Dnia 4 czerwca roku pamiętnego
Co się działo na świecie, gdy Polska zyskiwała wolność?
Wypadek na Syberii
Pociąg nr 212 wyjechał z czarnomorskiego Adleru 1 czerwca i zmierzał do Nowosybirska. Skład w przeciwną stronę, z Nowosybirska do Adleru, wyruszył dzień później. Jechały opóźnione, wymuszone zatrzymania spowodowało np. przepuszczanie transportu wojskowego, problem techniczny jednego z wagonów, złe samopoczucie chłopca, którego musiała przebadać stacyjna felczerka. W obu pociągach wśród prawie 1300 pasażerów były setki dzieci. Wracały z wypoczynku nad Morzem Czarnym albo dopiero się tam wybierały. 211 wiózł dużą grupę uczniów szkoły w Czelabińsku i młodzieżowy zespół hokejowy Traktor, który miał w planie obóz w Kraju Krasnodarskim.
Gdyby pociągi jechały zgodnie z rozkładem, nie minęłyby się na 1710 km kolei transsyberyjskiej. Miejsce jest dość ustronne, leży wśród lasów i wzgórz. W promieniu kilku kilometrów są tylko niewielkie miejscowości, do 30-tys. Aszy jest 10 km, do wielkomiejskiej Ufy 80. Był 4 czerwca 1989 r., 1.15 w nocy czasu miejscowego.
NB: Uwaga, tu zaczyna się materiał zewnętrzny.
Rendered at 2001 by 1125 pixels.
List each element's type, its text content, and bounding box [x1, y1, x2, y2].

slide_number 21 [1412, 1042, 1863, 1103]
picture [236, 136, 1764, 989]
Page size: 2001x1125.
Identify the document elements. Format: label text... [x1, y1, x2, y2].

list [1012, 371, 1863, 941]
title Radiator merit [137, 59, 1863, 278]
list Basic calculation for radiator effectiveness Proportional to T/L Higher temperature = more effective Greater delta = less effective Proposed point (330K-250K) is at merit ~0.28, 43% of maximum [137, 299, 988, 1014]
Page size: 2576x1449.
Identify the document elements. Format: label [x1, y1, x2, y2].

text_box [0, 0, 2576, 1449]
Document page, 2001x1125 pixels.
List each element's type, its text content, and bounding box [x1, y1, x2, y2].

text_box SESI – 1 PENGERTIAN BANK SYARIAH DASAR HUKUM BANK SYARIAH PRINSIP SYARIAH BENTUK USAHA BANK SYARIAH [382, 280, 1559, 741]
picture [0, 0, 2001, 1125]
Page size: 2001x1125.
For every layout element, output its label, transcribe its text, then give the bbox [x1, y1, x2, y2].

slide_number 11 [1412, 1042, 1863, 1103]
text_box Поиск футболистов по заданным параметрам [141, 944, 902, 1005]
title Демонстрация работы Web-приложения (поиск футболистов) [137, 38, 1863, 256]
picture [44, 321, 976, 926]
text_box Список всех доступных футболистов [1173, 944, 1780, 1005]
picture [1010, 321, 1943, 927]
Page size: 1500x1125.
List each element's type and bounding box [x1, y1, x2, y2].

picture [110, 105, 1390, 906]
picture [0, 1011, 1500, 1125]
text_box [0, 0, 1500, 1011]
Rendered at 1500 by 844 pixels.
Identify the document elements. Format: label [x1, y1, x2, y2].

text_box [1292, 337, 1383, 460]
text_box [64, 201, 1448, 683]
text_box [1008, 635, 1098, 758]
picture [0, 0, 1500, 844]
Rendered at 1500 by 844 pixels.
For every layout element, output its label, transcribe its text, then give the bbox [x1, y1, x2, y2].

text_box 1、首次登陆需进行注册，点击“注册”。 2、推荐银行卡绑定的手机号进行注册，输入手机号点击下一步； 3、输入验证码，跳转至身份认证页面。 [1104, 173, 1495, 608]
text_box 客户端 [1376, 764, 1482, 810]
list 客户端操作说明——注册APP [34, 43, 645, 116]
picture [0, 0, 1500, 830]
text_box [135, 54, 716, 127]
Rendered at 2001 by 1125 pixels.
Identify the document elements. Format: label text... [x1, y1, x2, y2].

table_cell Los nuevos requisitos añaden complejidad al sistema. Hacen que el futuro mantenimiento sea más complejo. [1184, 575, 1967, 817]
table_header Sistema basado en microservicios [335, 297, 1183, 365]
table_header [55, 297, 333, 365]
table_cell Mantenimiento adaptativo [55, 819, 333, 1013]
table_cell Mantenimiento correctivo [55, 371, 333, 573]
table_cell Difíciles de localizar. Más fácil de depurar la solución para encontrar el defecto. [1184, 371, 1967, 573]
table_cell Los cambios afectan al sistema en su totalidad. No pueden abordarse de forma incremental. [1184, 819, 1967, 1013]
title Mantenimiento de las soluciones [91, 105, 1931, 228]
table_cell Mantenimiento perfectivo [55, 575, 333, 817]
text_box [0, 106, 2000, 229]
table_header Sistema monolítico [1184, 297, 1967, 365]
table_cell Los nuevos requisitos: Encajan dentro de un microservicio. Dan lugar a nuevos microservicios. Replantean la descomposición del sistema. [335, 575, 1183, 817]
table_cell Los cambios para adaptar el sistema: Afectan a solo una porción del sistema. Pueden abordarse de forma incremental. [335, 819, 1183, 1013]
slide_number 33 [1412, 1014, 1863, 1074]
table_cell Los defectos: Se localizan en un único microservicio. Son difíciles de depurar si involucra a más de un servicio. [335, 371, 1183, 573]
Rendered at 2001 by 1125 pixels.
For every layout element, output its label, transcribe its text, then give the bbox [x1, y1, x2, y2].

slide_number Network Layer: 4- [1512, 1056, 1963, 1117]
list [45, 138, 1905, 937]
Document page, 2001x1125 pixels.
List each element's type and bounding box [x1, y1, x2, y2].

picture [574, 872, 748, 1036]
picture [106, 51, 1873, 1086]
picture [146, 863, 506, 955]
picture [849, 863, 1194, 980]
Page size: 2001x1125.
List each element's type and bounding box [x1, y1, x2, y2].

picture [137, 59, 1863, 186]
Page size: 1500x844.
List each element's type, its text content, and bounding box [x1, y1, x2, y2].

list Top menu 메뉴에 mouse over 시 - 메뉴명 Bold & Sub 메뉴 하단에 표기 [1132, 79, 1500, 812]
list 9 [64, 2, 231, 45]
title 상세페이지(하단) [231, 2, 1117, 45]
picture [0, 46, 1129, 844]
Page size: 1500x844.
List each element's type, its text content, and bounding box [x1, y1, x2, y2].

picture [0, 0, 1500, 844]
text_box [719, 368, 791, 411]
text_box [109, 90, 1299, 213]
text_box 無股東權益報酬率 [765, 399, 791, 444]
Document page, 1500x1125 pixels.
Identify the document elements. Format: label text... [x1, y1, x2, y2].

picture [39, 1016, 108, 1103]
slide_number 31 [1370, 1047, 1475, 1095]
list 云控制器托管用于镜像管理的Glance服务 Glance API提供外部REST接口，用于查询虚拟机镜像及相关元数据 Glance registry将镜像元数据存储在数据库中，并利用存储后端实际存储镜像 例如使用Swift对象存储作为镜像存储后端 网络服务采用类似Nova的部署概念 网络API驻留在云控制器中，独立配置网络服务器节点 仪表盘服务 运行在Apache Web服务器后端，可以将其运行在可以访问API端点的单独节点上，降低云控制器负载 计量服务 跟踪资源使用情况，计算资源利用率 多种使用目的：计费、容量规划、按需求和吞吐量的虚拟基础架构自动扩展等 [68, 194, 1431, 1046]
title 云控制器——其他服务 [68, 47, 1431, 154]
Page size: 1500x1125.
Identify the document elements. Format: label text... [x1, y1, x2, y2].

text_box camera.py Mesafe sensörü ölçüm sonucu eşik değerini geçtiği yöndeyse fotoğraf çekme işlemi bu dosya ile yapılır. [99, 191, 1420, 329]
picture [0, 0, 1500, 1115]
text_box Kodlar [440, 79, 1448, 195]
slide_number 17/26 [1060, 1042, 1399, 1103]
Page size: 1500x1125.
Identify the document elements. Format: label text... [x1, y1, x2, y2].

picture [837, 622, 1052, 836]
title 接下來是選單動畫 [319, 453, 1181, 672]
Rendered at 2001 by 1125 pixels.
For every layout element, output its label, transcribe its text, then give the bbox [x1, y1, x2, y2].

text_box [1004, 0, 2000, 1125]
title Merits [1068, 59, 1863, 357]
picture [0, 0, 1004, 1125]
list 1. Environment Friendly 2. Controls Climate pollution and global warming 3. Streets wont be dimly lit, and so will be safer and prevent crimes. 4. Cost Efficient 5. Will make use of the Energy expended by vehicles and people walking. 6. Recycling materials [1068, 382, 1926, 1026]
Podczas wymijania doszło do wybuchu. Niebo rozjaśnił słup ognia w kształcie grzyba, dostrzeżono go w promieniu kilkudziesięciu kilometrów, w Aszy wypadły szyby z okien, w Ufie słyszano odgłos eksplozji. Pasażerowie i najbliżsi świadkowie byli przekonani, że albo to test tajnej broni, albo amerykański sabotaż, albo padli ofiarą ataku i rozpoczęła się kolejna wojna. Konduktor Siergiej Muratow, przy pomocy obecnych w jednym z pociągów żołnierzy, próbował przygotować oddział, który mógłby się zmierzyć z nadchodzącym wrogiem. Wielu z ocalonych uciekało w las, gdzie chciało się schronić przed dalszym bombardowaniem.